[Intrinsic camera parameters]:
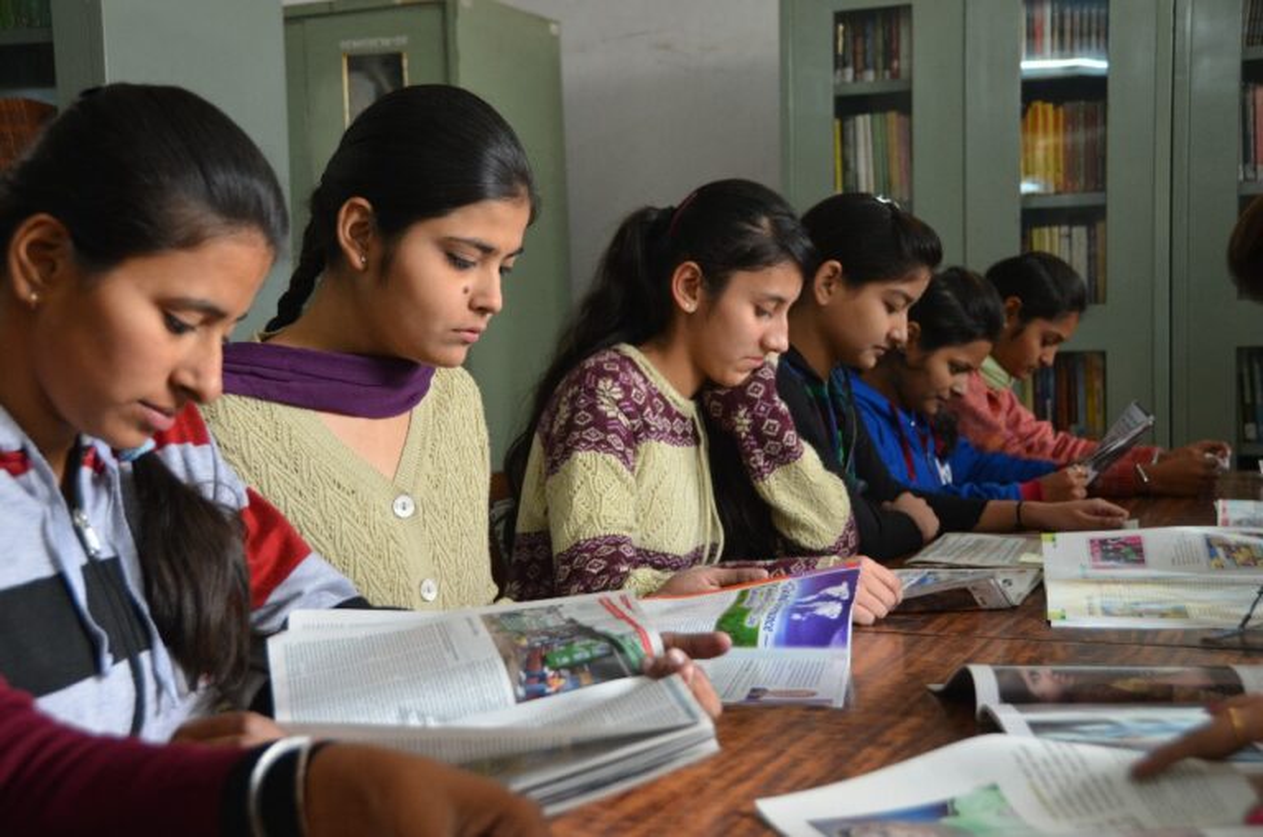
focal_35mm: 51
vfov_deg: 26.4
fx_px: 1786
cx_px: 632
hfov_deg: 38.9
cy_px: 418
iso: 500
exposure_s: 1/40
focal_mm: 34
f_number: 4.2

[The problem]: Would you print all of the entries exactly, omitting any image?

[Exercise output]:
focal_35mm: 51
vfov_deg: 26.4
fx_px: 1786
cx_px: 632
hfov_deg: 38.9
cy_px: 418
iso: 500
exposure_s: 1/40
focal_mm: 34
f_number: 4.2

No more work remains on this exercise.